U.S. regulatory fallout from this decade's sometimes wasteful defense contracting continues in Washington as rule makers crystallize new requirements for Defense Department awards.
The Civilian Agency Acquisition and Defense Acquisition Regulations councils announced more moves last week stemming from 2007 law and White House guidance.
Regulators offered more guidance over tying award fees to acquisition objectives in the areas of cost, schedule and technical performance, as well as analysis required in determining whether to use an award or incentive fee type contract and other restrictions.
These changes, enacted under 2007 and 2009 defense authorization measures and promulgated by the White House Office of Federal Procurement Policy late in 2007, will affect contracts newly awarded, rule makers said Oct. 14.

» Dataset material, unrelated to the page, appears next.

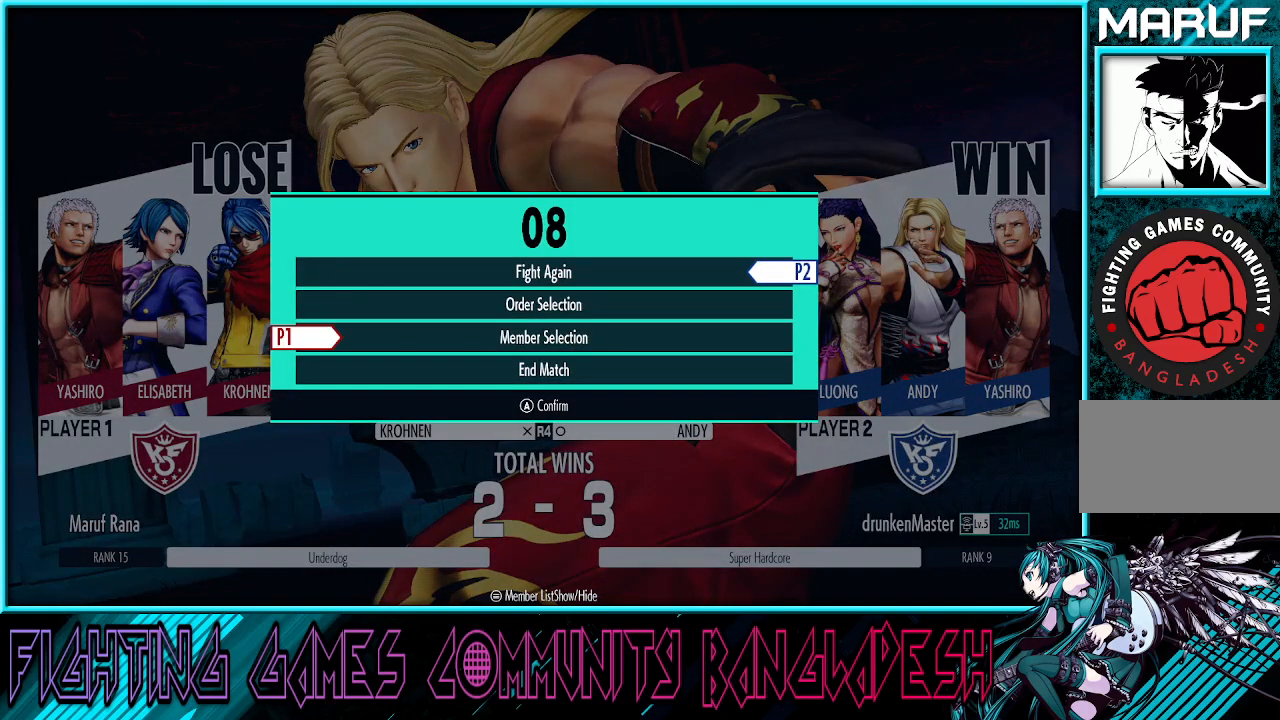
{"buttons": [], "left_stick": "center", "events": []}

Another interim rule with similar origins looks to prescribe regulations to minimize excessive “pass-through” charges by contractors from subcontractors. Pass-through charges became a concern mid-decade when federal auditors and lawmakers drew attention to specific defense contracts where prime contractors appeared to pass off almost all of the work to another company, but not before pocketing a government payment.

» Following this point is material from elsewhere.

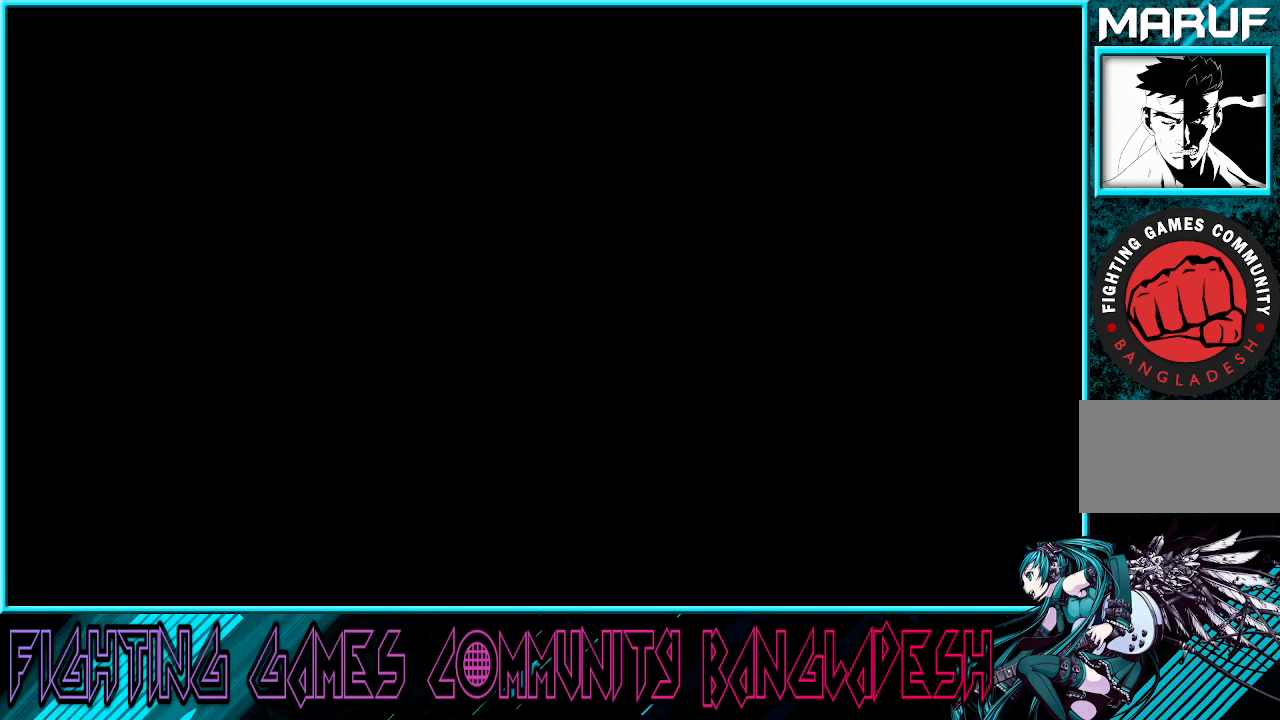
{"buttons": [], "left_stick": "center", "events": []}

In April 2007, DOD issued an interim rule that allows it to recoup contractor payments that contracting officers determine to be excessive on all eligible contracts. The rule specifically requires contracting officers to insert a clause in contracts that allows recovery of excessive payments and contractors to report detailed information on their value added when subcontracting reaches 70 percent or more of the total contract cost.